The first half of the college football season has been deliciously unpredictable nationally. Here in Big Ten country, though, things have more or less played out like we thought they would.
The East Division looks like a two-team race between Michigan State and Ohio State. That's not a knock on Rutgers, the Big Ten's most pleasant surprise. But Rutgers' true Big Ten introduction takes place the next two weeks in Columbus and Lincoln. If the Scarlet Knights earn their #Chops, they become a real threat.
For now, it's about No. 8 Michigan State and No. 13 Ohio State, and their looming showdown Nov. 8 at Spartan Stadium under the lights.
And then there's the wild, wild West Division. It appeared to be the more balanced, more wide-open division entering the season, and it has stayed true to form. While some handed the division to Wisconsin back in August, they were the same folks spending too much time studying the Badgers' schedule and not enough time studying the Badgers' roster.
Minnesota and Iowa sit atop the division at 2-0 in league play, followed by Northwestern at 2-1 and Nebraska and Wisconsin both at 1-1. Nebraska's lone loss came in a cross-division game at Michigan State, while Northwestern (Minnesota) and Wisconsin (Northwestern) both have lost a division game.
There's not much separation between the five, and you can make a case for each to represent the West in Indy. This has all the makings of a plot-twisting, cannibalizing, down-to-the-last-weekend, complex-tiebreaker-requiring, wildly entertaining division race.
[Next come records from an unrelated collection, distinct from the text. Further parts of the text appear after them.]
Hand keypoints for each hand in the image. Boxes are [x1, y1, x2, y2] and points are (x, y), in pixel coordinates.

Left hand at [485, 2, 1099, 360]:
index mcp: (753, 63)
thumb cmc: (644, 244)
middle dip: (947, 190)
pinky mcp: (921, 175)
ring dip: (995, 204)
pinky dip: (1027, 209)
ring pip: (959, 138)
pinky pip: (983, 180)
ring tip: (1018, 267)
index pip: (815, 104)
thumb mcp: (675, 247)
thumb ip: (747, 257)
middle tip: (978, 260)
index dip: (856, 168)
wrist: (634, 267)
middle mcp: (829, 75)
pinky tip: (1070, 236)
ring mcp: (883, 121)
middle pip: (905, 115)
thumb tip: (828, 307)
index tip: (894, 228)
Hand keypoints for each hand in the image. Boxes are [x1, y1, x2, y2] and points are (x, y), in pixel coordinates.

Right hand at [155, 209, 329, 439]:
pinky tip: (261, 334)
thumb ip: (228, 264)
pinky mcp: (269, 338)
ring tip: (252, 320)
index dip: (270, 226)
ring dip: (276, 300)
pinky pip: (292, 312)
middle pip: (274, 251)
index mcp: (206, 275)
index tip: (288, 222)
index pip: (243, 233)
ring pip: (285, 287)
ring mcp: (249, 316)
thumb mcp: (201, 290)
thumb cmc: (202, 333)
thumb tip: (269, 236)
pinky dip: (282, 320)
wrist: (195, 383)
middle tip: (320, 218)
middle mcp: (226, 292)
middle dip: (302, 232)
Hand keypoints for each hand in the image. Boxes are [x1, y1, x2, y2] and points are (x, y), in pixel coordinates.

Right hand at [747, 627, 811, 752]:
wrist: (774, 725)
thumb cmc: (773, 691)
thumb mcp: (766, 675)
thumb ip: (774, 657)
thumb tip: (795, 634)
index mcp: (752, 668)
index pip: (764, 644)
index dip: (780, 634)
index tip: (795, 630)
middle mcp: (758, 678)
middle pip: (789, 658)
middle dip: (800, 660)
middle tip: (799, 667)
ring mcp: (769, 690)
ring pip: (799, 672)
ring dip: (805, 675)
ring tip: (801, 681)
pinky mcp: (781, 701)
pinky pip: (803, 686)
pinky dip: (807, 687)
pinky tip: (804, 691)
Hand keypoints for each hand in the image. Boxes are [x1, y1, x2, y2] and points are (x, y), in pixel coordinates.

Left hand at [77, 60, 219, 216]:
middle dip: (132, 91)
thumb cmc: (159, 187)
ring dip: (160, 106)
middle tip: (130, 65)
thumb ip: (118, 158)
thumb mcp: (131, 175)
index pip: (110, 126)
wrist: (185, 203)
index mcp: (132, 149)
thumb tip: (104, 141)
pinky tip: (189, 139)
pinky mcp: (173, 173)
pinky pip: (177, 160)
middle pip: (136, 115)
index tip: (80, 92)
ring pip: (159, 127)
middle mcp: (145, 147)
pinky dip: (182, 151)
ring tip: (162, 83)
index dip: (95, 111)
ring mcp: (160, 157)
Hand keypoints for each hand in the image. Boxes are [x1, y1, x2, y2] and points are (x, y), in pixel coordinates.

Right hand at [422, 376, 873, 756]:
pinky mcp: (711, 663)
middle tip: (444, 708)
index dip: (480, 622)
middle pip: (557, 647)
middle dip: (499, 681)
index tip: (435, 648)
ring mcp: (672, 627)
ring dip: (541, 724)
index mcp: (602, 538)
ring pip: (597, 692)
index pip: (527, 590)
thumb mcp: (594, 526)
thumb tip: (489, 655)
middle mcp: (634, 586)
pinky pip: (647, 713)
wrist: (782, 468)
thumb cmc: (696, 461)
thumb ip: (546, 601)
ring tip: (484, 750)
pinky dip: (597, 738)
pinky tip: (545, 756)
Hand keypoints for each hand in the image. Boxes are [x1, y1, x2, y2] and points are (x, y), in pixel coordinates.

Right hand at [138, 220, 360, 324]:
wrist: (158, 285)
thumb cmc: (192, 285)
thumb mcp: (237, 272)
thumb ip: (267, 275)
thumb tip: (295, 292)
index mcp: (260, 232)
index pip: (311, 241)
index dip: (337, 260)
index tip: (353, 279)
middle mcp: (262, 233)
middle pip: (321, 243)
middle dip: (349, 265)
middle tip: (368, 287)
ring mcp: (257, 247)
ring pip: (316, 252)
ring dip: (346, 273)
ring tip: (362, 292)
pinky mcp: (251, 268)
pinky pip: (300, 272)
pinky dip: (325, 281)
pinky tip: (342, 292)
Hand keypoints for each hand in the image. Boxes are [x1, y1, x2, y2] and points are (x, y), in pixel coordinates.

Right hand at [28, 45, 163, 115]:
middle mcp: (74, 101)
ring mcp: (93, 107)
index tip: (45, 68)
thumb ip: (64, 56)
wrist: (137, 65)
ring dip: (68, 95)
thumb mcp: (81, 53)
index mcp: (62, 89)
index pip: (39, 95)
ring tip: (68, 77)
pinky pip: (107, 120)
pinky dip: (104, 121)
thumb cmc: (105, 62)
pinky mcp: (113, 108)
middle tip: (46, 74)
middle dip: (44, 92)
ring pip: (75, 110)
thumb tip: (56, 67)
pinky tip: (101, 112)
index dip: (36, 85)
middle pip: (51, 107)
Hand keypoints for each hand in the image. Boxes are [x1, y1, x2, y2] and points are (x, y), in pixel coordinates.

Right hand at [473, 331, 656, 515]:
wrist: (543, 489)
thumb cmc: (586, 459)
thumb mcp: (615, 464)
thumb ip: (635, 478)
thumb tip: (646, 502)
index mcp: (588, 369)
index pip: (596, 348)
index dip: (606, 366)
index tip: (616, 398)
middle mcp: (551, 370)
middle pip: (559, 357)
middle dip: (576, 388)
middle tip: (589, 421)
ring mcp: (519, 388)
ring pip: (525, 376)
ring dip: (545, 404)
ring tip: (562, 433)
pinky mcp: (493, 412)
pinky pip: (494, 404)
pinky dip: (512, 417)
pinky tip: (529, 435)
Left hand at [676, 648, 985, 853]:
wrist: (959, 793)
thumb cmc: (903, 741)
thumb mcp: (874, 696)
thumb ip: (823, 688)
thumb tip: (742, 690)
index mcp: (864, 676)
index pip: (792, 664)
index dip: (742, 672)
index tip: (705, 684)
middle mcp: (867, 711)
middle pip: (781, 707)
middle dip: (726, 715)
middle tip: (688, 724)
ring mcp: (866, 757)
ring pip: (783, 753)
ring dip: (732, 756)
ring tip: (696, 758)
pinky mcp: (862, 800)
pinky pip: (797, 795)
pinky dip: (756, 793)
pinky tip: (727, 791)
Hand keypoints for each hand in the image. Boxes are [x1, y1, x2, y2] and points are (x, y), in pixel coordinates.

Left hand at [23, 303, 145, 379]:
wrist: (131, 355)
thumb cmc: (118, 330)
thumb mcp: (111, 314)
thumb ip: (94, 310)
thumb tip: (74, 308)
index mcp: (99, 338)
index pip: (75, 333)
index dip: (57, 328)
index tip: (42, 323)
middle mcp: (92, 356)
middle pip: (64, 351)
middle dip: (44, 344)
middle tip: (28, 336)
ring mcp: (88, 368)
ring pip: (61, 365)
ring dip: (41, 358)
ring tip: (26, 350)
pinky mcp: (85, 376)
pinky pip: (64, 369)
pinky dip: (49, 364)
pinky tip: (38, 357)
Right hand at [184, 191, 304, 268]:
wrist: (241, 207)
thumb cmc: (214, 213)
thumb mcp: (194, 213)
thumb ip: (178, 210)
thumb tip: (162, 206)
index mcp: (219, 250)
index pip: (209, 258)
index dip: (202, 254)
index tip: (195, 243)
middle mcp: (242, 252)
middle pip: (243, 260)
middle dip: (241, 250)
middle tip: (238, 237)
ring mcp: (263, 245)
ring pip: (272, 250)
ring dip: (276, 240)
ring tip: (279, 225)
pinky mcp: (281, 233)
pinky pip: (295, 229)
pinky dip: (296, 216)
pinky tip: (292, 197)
But that's not the best thing for the Big Ten. Far from it. The Big Ten needs a Wyatt Earp to tame the wild, wild West.
Why? This season is all about the playoff -- who's in and who's out. The Big Ten needs to get in for an opportunity to validate itself nationally. Otherwise, irrelevance continues.
(Yes, I realize some Big Ten fans despise the ESPN-driven, all-about-the-playoff narrative. But it's the world we live in, so deal.)
The Big Ten's Week 2 and Week 3 struggles muddied its playoff path, but there's still a route to the field of four. Michigan State and Ohio State remain the league's top two candidates -- the Spartans much more so than the Buckeyes because of a higher quality loss (Oregon on the road versus Virginia Tech at home).
If Michigan State and Ohio State don't slip up before Nov. 8, the showdown in Sparta essentially becomes a playoff elimination game. No Big Ten team is getting in with two losses, no matter what zaniness happens in other conferences.
But the winner of OSU-MSU still likely will need help in the Big Ten championship game. The game has to be a résumé-boosting opportunity in the eyes of the playoff selection committee.
The only way that happens is if the opponent from the West Division also has one total loss, two at most.
If an 11-1 Michigan State or an 11-1 Ohio State faces a 3- or 4-loss West Division opponent at Lucas Oil Stadium, the game will fall off of the national radar. The selection committee will be focused elsewhere. There's not much to gain for the East champ and a lot to lose.
That's why the Big Ten needs someone to take charge in the West. The ideal candidates are Minnesota and Nebraska because both have quality losses (Gophers on the road against TCU, Huskers on the road against Michigan State). Iowa isn't a bad option at 11-1, but a home loss to Iowa State will be held against the Hawkeyes.
Northwestern is improving but already has three losses. Wisconsin's season-opening loss to LSU probably won't look great come November, so even a 10-2 Badgers team reaching Indy might not made the championship game meaningful enough.
There's also the possibility, albeit slim, that both Big Ten championship game participants are in the playoff mix. If Nebraska's lone loss is a 5-point setback at Michigan State, its résumé, which will include road wins against Northwestern, Wisconsin and Iowa, plus a home win against Minnesota, doesn't look too shabby. Minnesota would have benefited from TCU holding on against Baylor and continuing to win, but a Gophers team that runs the Big Ten table with wins against Ohio State (home), Nebraska (road) and Wisconsin (road) would get much more national respect than the current unranked product.
Iowa would need the committee to overlook a bad loss and an incredibly favorable Big Ten schedule (no Michigan State or Ohio State, toughest road game at Minnesota). Can't see it happening.
We're still looking at Michigan State as the Big Ten's most realistic playoff hopeful. If the Spartans reach Indy with a second consecutive perfect regular-season league record, they'll be on the playoff's doorstep.
But they might a nudge over the threshold. A quality opponent provides one.
It's why the wild, wild West needs a team -- ideally one with badges, Colt .45s and handlebar mustaches -- to restore playoff order.